Freshfields, Barclays’ lawyers, toiled into the night to compel the Guardian to remove the documents from the website. Geraldine Proudler, a solicitor acting for the Guardian, was woken by a high court judge telephoning at 2am and asked to justify their publication. At 2.31am, Mr Justice Ouseley, over the phone, ordered that the documents be removed from the website, by which time 127 people had read them.
Later that day, Barclays went to court to argue that the documents should be permanently removed, accusing the Guardian of “vigilante journalism” by publishing the documents to “the entire country” rather than merely to regulators.

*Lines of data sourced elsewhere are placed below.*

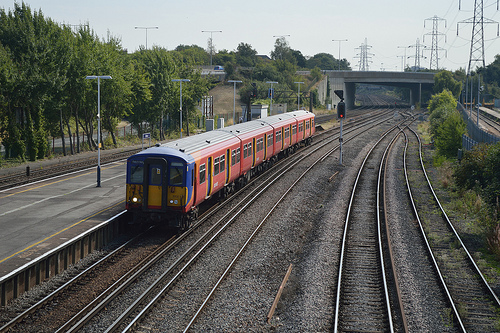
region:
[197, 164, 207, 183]
glass window on train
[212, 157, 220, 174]
glass window on train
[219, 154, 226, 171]
glass window on train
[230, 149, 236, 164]
glass window on train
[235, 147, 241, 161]
glass window on train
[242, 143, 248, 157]
glass window on train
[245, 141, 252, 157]
glass window on train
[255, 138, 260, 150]
glass window on train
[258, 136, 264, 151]
glass window on train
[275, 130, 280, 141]
glass window on train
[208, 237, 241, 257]
this is the railway track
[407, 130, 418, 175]
this is the railway track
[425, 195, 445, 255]
this is the railway track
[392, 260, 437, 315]
this is the railway track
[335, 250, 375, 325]
this is the railway track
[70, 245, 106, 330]
this is the railway track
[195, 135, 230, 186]
the train is red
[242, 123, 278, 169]
the train is red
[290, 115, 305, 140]
the train is red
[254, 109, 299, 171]
the train is red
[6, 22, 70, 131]
green leaves on the trees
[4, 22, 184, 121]
several trees beside the road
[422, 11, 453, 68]
electrical wire towers in background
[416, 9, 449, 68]
electrical wire towers are metal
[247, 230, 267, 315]
gray gravel between railroads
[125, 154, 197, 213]
front of railcar is blue and yellow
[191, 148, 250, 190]
side of railcar is red in color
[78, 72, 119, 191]
light pole on railway decking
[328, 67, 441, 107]
bridge over railroad in background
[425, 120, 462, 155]
green bushes beside railroad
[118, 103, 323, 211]
red train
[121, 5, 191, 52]
white clouds in blue sky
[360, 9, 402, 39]
white clouds in blue sky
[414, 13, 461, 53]
white clouds in blue sky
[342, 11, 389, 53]
white clouds in blue sky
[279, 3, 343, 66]
white clouds in blue sky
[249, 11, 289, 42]
white clouds in blue sky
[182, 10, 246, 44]
white clouds in blue sky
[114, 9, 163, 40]
white clouds in blue sky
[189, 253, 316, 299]
tacks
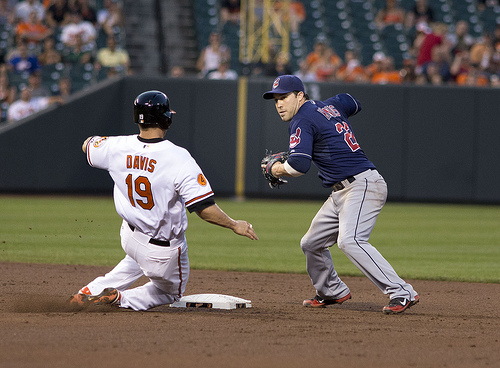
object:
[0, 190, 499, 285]
grass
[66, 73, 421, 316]
action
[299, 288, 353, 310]
shoe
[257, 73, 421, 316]
baseball player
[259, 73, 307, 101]
cap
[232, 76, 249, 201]
pole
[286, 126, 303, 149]
logo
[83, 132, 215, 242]
jersey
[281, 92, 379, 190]
jersey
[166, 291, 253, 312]
white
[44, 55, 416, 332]
baseball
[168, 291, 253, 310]
base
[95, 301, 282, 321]
shadow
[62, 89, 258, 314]
baseball player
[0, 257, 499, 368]
infield dirt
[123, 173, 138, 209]
number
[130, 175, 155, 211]
number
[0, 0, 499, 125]
spectators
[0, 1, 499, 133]
stands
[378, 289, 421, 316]
shoe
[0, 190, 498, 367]
field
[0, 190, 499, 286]
outfield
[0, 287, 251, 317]
second base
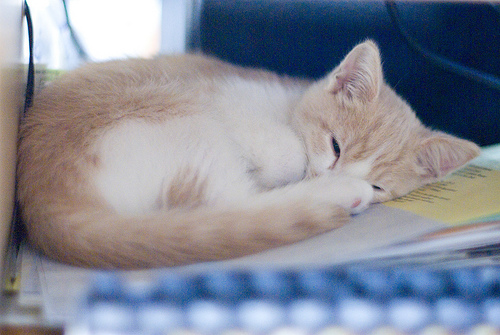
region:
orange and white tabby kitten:
[15, 36, 484, 273]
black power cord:
[18, 0, 36, 120]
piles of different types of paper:
[3, 140, 498, 323]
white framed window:
[46, 0, 188, 72]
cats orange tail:
[20, 205, 352, 269]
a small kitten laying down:
[18, 40, 480, 267]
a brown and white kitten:
[19, 40, 481, 265]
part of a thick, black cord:
[384, 3, 495, 91]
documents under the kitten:
[17, 146, 498, 322]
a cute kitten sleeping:
[18, 42, 483, 272]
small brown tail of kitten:
[33, 202, 347, 271]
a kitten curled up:
[24, 38, 478, 268]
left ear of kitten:
[331, 40, 377, 105]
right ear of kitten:
[403, 132, 479, 179]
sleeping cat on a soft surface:
[0, 36, 477, 265]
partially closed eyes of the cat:
[325, 130, 389, 202]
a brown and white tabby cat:
[20, 39, 481, 264]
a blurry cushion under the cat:
[14, 258, 498, 330]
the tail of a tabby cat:
[23, 173, 369, 268]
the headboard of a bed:
[0, 0, 47, 310]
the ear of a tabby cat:
[331, 38, 383, 103]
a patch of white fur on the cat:
[88, 83, 295, 213]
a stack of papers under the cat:
[198, 146, 496, 271]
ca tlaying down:
[128, 33, 424, 296]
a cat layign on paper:
[117, 58, 489, 300]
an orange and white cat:
[71, 34, 489, 277]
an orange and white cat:
[107, 45, 410, 240]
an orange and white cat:
[41, 62, 351, 319]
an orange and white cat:
[162, 100, 394, 241]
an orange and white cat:
[47, 43, 361, 276]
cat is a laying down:
[30, 23, 484, 318]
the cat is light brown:
[14, 11, 456, 276]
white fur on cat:
[103, 83, 280, 208]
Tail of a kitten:
[34, 195, 356, 262]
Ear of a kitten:
[329, 32, 390, 114]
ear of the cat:
[316, 28, 416, 103]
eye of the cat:
[291, 102, 378, 183]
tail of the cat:
[36, 150, 378, 292]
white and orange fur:
[69, 70, 302, 175]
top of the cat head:
[342, 83, 432, 160]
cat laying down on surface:
[16, 76, 453, 258]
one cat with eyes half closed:
[6, 32, 459, 250]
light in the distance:
[81, 4, 159, 51]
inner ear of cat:
[408, 142, 471, 179]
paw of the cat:
[312, 168, 384, 236]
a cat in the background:
[65, 26, 498, 301]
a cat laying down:
[39, 40, 461, 293]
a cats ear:
[279, 6, 490, 181]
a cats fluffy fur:
[32, 26, 494, 275]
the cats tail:
[12, 137, 496, 302]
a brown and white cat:
[38, 18, 498, 270]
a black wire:
[5, 4, 102, 312]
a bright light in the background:
[50, 0, 193, 70]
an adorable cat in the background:
[98, 5, 484, 306]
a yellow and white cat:
[14, 50, 490, 287]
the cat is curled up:
[1, 30, 486, 282]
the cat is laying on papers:
[7, 42, 472, 289]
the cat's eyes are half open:
[318, 120, 390, 202]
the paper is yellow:
[377, 150, 499, 233]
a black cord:
[9, 0, 44, 115]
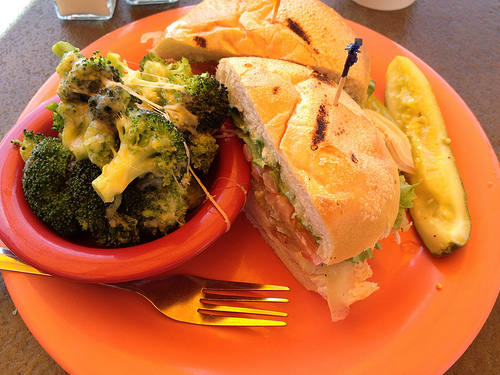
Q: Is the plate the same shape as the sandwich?
A: Yes, both the plate and the sandwich are round.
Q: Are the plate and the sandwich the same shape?
A: Yes, both the plate and the sandwich are round.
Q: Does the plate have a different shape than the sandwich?
A: No, both the plate and the sandwich are round.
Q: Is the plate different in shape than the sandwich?
A: No, both the plate and the sandwich are round.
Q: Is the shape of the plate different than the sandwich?
A: No, both the plate and the sandwich are round.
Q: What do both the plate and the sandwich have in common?
A: The shape, both the plate and the sandwich are round.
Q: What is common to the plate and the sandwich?
A: The shape, both the plate and the sandwich are round.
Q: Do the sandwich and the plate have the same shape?
A: Yes, both the sandwich and the plate are round.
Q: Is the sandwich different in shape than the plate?
A: No, both the sandwich and the plate are round.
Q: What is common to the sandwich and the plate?
A: The shape, both the sandwich and the plate are round.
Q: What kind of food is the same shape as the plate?
A: The sandwich is the same shape as the plate.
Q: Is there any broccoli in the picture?
A: Yes, there is broccoli.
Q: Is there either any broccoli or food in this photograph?
A: Yes, there is broccoli.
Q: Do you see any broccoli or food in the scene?
A: Yes, there is broccoli.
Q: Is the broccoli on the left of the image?
A: Yes, the broccoli is on the left of the image.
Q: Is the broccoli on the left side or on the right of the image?
A: The broccoli is on the left of the image.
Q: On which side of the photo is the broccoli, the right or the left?
A: The broccoli is on the left of the image.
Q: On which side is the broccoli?
A: The broccoli is on the left of the image.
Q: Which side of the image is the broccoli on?
A: The broccoli is on the left of the image.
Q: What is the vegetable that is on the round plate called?
A: The vegetable is broccoli.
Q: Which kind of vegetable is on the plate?
A: The vegetable is broccoli.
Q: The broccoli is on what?
A: The broccoli is on the plate.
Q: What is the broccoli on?
A: The broccoli is on the plate.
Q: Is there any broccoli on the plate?
A: Yes, there is broccoli on the plate.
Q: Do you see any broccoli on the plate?
A: Yes, there is broccoli on the plate.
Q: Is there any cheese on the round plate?
A: No, there is broccoli on the plate.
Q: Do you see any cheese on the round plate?
A: No, there is broccoli on the plate.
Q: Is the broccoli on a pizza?
A: No, the broccoli is on the plate.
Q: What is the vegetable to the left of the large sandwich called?
A: The vegetable is broccoli.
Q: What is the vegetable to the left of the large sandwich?
A: The vegetable is broccoli.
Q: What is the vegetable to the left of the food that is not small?
A: The vegetable is broccoli.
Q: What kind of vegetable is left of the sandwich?
A: The vegetable is broccoli.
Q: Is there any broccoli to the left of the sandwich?
A: Yes, there is broccoli to the left of the sandwich.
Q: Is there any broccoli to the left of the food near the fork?
A: Yes, there is broccoli to the left of the sandwich.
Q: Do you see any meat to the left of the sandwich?
A: No, there is broccoli to the left of the sandwich.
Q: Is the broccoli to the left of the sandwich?
A: Yes, the broccoli is to the left of the sandwich.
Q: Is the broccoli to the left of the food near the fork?
A: Yes, the broccoli is to the left of the sandwich.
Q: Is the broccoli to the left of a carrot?
A: No, the broccoli is to the left of the sandwich.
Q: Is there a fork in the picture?
A: Yes, there is a fork.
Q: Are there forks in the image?
A: Yes, there is a fork.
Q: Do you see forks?
A: Yes, there is a fork.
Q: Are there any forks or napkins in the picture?
A: Yes, there is a fork.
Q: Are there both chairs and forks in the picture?
A: No, there is a fork but no chairs.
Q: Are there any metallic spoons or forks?
A: Yes, there is a metal fork.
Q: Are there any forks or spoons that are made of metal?
A: Yes, the fork is made of metal.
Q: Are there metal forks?
A: Yes, there is a fork that is made of metal.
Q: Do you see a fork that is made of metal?
A: Yes, there is a fork that is made of metal.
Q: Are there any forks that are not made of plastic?
A: Yes, there is a fork that is made of metal.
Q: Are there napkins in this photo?
A: No, there are no napkins.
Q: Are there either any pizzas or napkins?
A: No, there are no napkins or pizzas.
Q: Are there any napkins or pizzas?
A: No, there are no napkins or pizzas.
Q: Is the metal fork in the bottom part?
A: Yes, the fork is in the bottom of the image.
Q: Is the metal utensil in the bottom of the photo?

The Guardian documents disclosed seven tax avoidance schemes operated by Barclays. Many of them were devised by structured capital markets boss Michael Keeley. They involved more than £20bn of loans typically shuttled between entities in Luxembourg and the Caymans, designed to generate hundreds of millions of pounds of tax reliefs, the proceeds frequently shared with US banks..
Alan Rusbridger, the Guardian’s editor, told the court that the documents “revealed at first hand the processes involved in structuring extremely complex and artificial tax avoidance vehicles; how lawyers and accountants worked together to exploit loopholes in government legislation; and the degree to which they are sanctioned at the highest levels within Barclays”.
At the end of a two-day hearing, Mr Justice Blake ruled that the ban remain, even though the memos were circulating around the web. Anyone could find them within minutes on sites such as WikiLeaks, but he did not accept that all confidentiality had been destroyed.
He also believed that the Guardian was not justified under the Human Rights Act in publishing the unexpurgated documents containing legal advice and other confidential matters.
He specifically ordered the Guardian and other media not to “incite” or even “encourage” their readers to go to other websites to view the documents. Out on the internet, however, members of the public were busy discussing and copying the documents for themselves.
This absurdity was ridiculed a week later by a peer, Matthew Oakeshott, who was then Lib Dem Treasury spokesman. He used parliamentary privilege to tell the public what newspapers could not, when he outlined the case to his fellow peers in the Lords.
It left the Guardian able to report that Oakeshott was advising the public where to find the documents, but still complying with the judge’s instruction to prevent the electronic whereabouts of the Barclays documents becoming widely known.